Germán, el conferenciante era famoso por sus publicaciones, y su famoso libro «El olivo» que llegó a editarse hasta en 10° ediciones y traducirse en varios idiomas. Pero él se negaba a dejar su pueblo natal. Cada vez que paseaba por los olivares le embarga la sensación de poder oír sus voces de tristeza; su llanto de soledad. Nadie recogía la cosecha, las olivas se caían a causa del viento y nadie fabricaba el aceite tan bueno que lograba su padre. Siempre fue un hombre de letras y una decepción para el patriarca que deseaba que siguiera con la empresa familiar. Él, no servía para eso. Ahora; daría lo que fuera por volver atrás en el tiempo y decirle que sí. Era el lugar donde nació, se crio, y en el que se encontraba muy a gusto.

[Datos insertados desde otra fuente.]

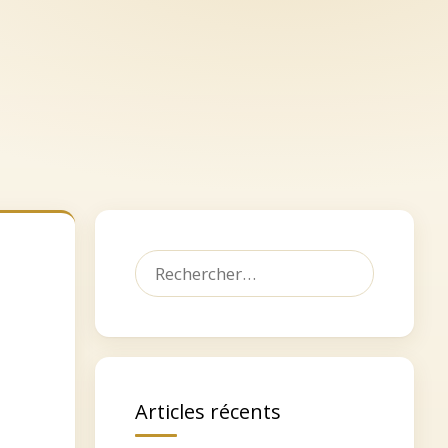
let
Dédicacer, faire un don
Contact
Rechercher :
Articles récents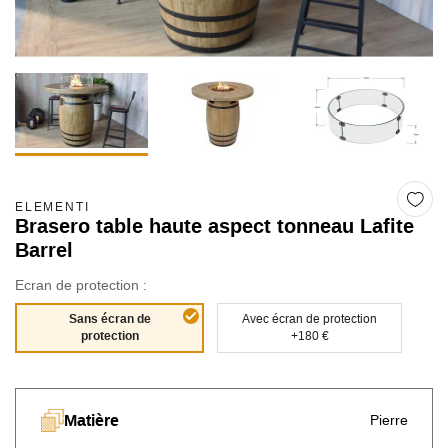
ELEMENTI
Brasero table haute aspect tonneau Lafite
Barrel
Ecran de protection :
Sans écran de
Avec écran de protection
protection
+180 €
Matière
Pierre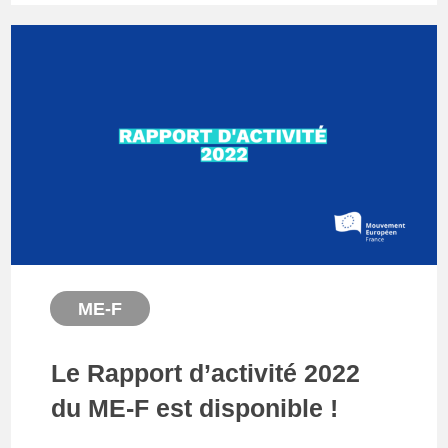
ME-F
Le Rapport d’activité 2022
du ME-F est disponible !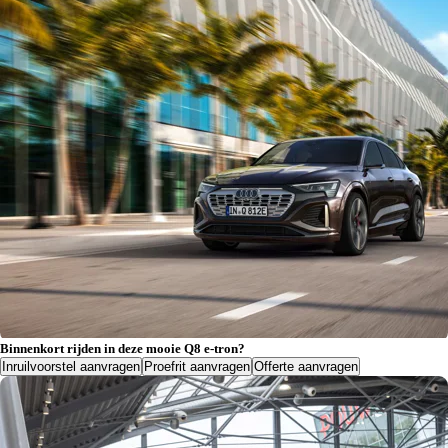
Binnenkort rijden in deze mooie Q8 e-tron?
Inruilvoorstel aanvragen
Proefrit aanvragen
Offerte aanvragen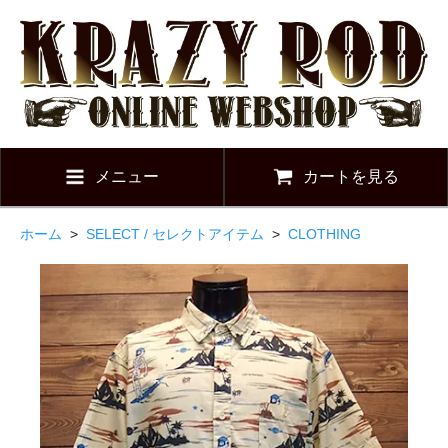
メニュー
カートを見る
ホーム
>
SELECT / セレクトアイテム
>
CLOTHING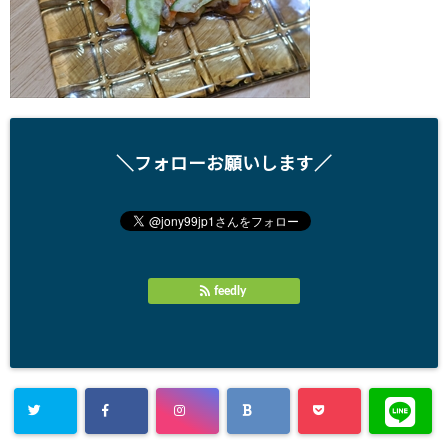
＼フォローお願いします／
feedly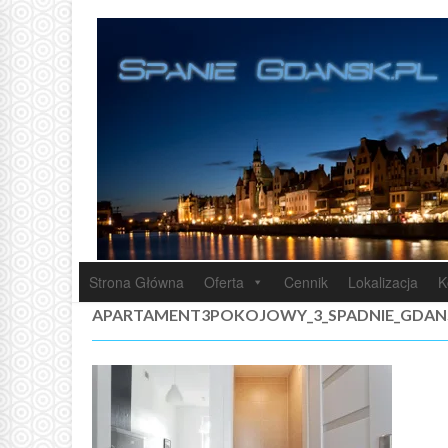
Strona Główna
Oferta
Cennik
Lokalizacja
K
APARTAMENT3POKOJOWY_3_SPADNIE_GDAN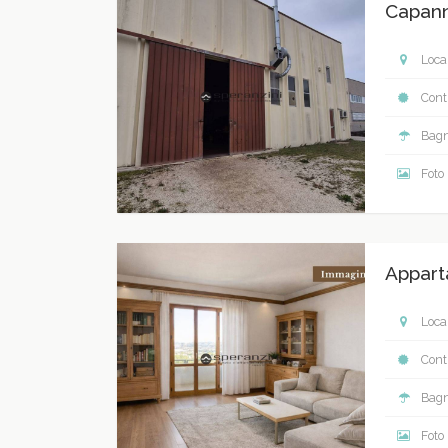
Capann
Local
Contr
Bagn
Foto
Appart
Local
Contr
Bagn
Foto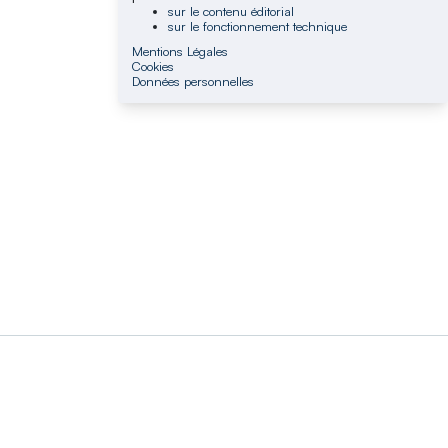
sur le contenu éditorial
sur le fonctionnement technique
Mentions Légales
Cookies
Données personnelles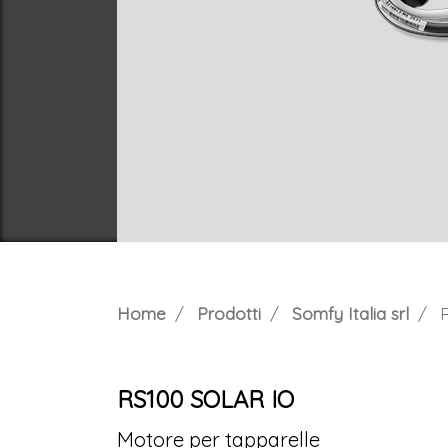
Home
Prodotti
Somfy Italia srl
R
RS100 SOLAR IO
Motore per tapparelle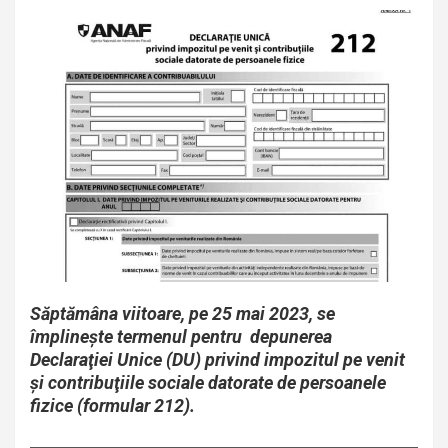
Săptămâna viitoare, pe 25 mai 2023, se
împlinește termenul pentru depunerea
Declaraţiei Unice (DU) privind impozitul pe venit
şi contribuţiile sociale datorate de persoanele
fizice (formular 212).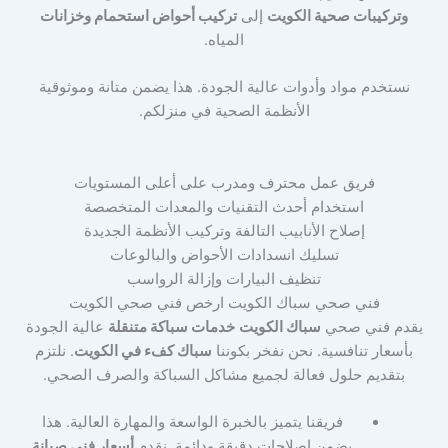
وتركيبات صحية الكويت
إلى
تركيب أحواض استحمام وخزانات
المياه.
نستخدم مواد وأدوات عالية الجودة. هذا يضمن متانة وموثوقية
الأنظمة الصحية في منزلكم.
فريق عمل محترف ومدرب على أعلى المستويات
استخدام أحدث التقنيات والمعدات المتخصصة
إصلاح الأنابيب التالفة وتركيب الأنظمة الجديدة
تسليك انسدادات الأحواض والبالوعات
تنظيف البيارات وإزالة الرواسب
فني صحي سباك الكويت ارخص فني صحي الكويت
يقدم فني صحي
سباك الكويت
خدمات سباكة متنقلة
عالية الجودة
بأسعار تنافسية. نحن نفخر بكوننا
سباك كفء في الكويت
. نلتزم
بتقديم حلول فعالة لجميع مشاكل السباكة والصرف الصحي.
فريقنا يتميز بالخبرة الواسعة والمهارة العالية. هذا
يضمن إصلاحات دقيقة ودائمة. نقدم
أسعار فني صيانة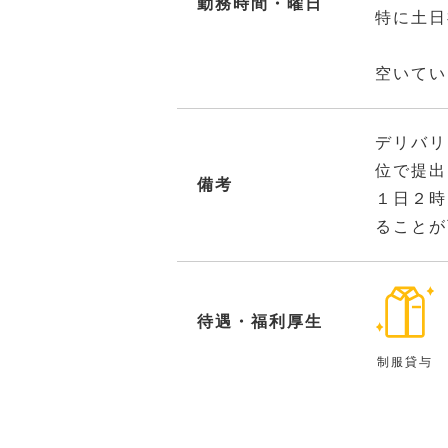
勤務時間・曜日
特に土日
空いてい
デリバリ
位で提出
備考
１日２時
ることが
待遇・福利厚生
制服貸与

Cansado, y tras comerse un trozo de pan con aceite de oliva, un poco de queso, y una copa de vino tinto, se tomó después un café, y se recostó sobre la cama.

Desde la bóveda de su habitación, podía ver las estrellas. Pensó en lo hermoso que se veía el cielo de noche y como la luna resplandecía. Escuchó el apreciado silencio que reinaba en el pueblo, y poco a poco sin pretenderlo, se quedó dormido bajo la luz de las estrellas que penetraban desde el cielo.